ТЕКСТ ДЛЯ ЧТЕНИЯ ::
####################
Кто вы, дипкурьер Шильдкнехт? Новые подробности срыва войны на два фронта
Власти Третьего рейха через дипломатические каналы с конца 1930-х годов склоняли Японию к нападению на СССР и одновременно старались убедить Москву в отсутствии у Германии агрессивных планов.
При этом Япония сама строила планы вторжения в Восточную Сибирь в 1939-м. Это опровергает современный русофобский нарратив: мол, в августе 1945-го СССР якобы вероломно напал на Японскую империю, так верившую в пакт «Молотова — Мацуока» (договор 1940 года о ненападении).
Такие выводы следуют из архивных материалов, которые в канун 80-й годовщины завершения боёв на Халхин-Голе — обнародовал Центральный архив ФСБ России.
####################
ЧТО НУЖНО СДЕЛАТЬ :: Приведите продолжение текста об архивных материалах о планах Германии и Японии против СССР, начиная сразу после его последнего предложения. Приведённые далее строки взяты из другого источника.

[Записи из набора данных]
####################
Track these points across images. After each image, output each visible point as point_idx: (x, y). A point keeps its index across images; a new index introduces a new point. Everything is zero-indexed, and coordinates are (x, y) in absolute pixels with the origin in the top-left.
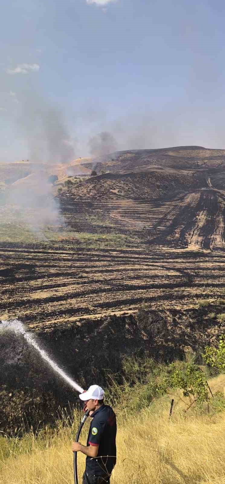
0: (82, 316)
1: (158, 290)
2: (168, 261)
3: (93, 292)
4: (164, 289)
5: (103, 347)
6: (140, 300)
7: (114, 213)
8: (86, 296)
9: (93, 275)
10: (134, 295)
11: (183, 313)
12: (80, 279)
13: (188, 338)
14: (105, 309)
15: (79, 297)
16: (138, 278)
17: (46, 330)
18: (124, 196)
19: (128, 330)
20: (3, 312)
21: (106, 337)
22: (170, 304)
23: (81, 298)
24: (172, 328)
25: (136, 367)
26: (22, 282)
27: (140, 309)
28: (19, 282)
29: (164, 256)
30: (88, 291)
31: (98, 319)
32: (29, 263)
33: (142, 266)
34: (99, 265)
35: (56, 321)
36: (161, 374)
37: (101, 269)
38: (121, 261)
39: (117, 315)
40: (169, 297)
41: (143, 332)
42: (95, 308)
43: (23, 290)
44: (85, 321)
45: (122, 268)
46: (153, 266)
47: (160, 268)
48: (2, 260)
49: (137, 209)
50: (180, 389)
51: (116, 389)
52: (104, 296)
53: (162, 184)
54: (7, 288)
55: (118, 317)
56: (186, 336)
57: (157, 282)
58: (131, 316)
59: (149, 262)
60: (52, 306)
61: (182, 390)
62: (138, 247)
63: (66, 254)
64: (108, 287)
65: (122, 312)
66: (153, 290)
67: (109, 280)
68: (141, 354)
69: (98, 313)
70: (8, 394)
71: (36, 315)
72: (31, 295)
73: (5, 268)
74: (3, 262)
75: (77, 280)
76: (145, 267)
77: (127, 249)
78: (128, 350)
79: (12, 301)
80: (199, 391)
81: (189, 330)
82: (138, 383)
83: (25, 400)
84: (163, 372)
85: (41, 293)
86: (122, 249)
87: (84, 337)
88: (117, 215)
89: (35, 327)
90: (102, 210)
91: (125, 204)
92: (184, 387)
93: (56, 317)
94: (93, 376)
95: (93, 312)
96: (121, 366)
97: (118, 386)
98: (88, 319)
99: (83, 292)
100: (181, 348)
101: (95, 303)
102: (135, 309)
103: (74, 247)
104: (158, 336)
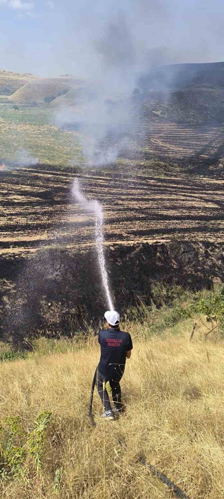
0: (115, 241)
1: (193, 221)
2: (207, 192)
3: (127, 219)
4: (199, 221)
5: (134, 271)
6: (173, 231)
7: (155, 138)
8: (120, 223)
9: (128, 203)
10: (168, 225)
11: (216, 246)
12: (115, 206)
13: (218, 270)
14: (138, 236)
15: (113, 223)
16: (174, 208)
17: (82, 251)
18: (166, 119)
19: (159, 258)
20: (43, 232)
21: (137, 262)
22: (204, 236)
23: (116, 224)
24: (203, 259)
25: (164, 292)
26: (60, 205)
27: (173, 240)
28: (57, 205)
29: (203, 187)
30: (123, 218)
31: (130, 246)
32: (66, 187)
33: (179, 196)
34: (135, 193)
35: (91, 244)
36: (187, 300)
37: (137, 197)
38: (158, 190)
39: (150, 243)
40: (204, 229)
41: (173, 261)
42: (129, 235)
43: (61, 213)
44: (118, 246)
45: (158, 197)
46: (191, 196)
47: (197, 199)
48: (41, 182)
49: (181, 135)
50: (204, 315)
51: (144, 309)
52: (137, 224)
53: (211, 106)
54: (46, 209)
55: (151, 245)
56: (216, 268)
57: (194, 213)
58: (163, 245)
59: (187, 193)
60: (87, 230)
61: (206, 316)
62: (177, 176)
63: (103, 179)
64: (142, 216)
65: (155, 241)
66: (188, 221)
67: (144, 209)
68: (169, 281)
69: (131, 240)
70: (47, 303)
71: (72, 237)
72: (68, 218)
73: (45, 190)
74: (43, 184)
75: (113, 207)
76: (182, 198)
77: (165, 178)
78: (158, 276)
79: (51, 223)
80: (222, 318)
81: (220, 262)
82: (164, 306)
83: (62, 310)
84: (190, 298)
85: (78, 217)
86: (160, 177)
87: (117, 261)
88: (157, 140)
89: (72, 248)
90: (142, 134)
91: (168, 128)
92: (208, 313)
93: (91, 240)
94: (123, 295)
95: (126, 238)
96: (150, 289)
97: (145, 307)
98: (121, 244)
99: (117, 219)
100: (210, 279)
101: (129, 230)
102: (167, 238)
103: (111, 174)
104: (188, 266)
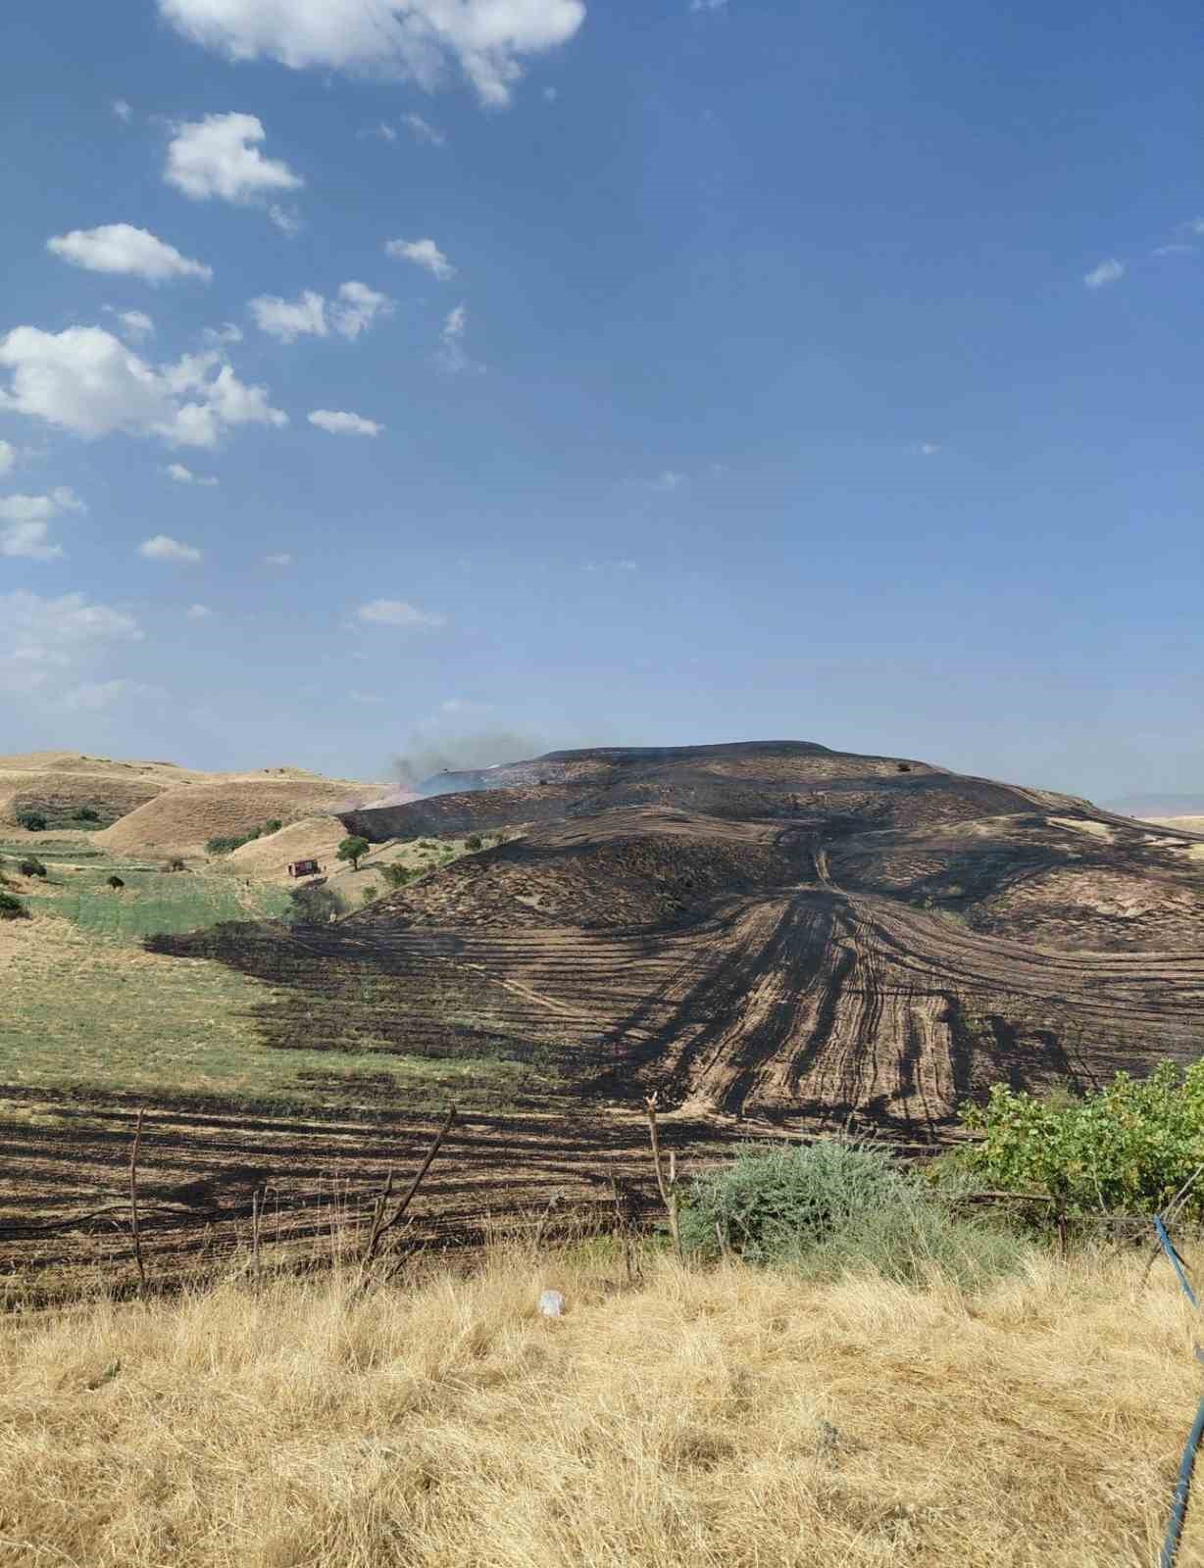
####################
ОТВЕТ НА ЗАДАНИЕ ::
Сумка с секретом
В самом начале советско-японского конфликта (а первый бой «самураев» с пограничными войсками союзника СССР, Монголии, произошёл 8 мая 1939 года) в Токио появился некий Фридрих Шильдкнехт.
Если быть точным, то выехал он из Берлина 9 мая, на следующий день после первой перестрелки «на дальнем пограничье». Шильдкнехт прибыл поездом через Москву, по трансевропейскому, а затем транссибирскому маршруту.
По документам немецкий гость числился курьером МИД Третьего рейха, сопровождавшим диппочту.
На деле же это был офицер отдела «Иностранные армии — Восток» ОКХ (Верховного командования сухопутных сил Германии), специализировавшийся по Красной армии. По дороге на Дальний восток он фиксировал, в каком состоянии находится Сибирская железная дорога и что по ней перемещается.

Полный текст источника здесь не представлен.